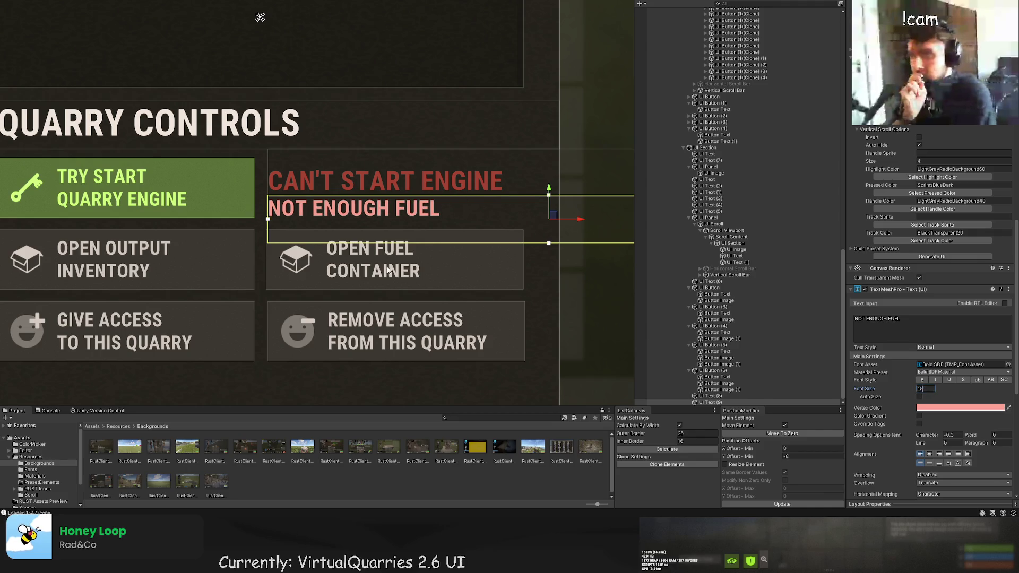
{"action": "scroll", "coordinate": [934, 265], "scroll_direction": "up", "scroll_amount": 10}
{"action": "scroll", "coordinate": [319, 202], "scroll_direction": "down", "scroll_amount": 3}
{"action": "scroll", "coordinate": [911, 375], "scroll_direction": "down", "scroll_amount": 10}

### Problem
Report every line in the data above in which the word "down" appears.

### Result for this exercise
{"action": "scroll", "coordinate": [319, 202], "scroll_direction": "down", "scroll_amount": 3}
{"action": "scroll", "coordinate": [911, 375], "scroll_direction": "down", "scroll_amount": 10}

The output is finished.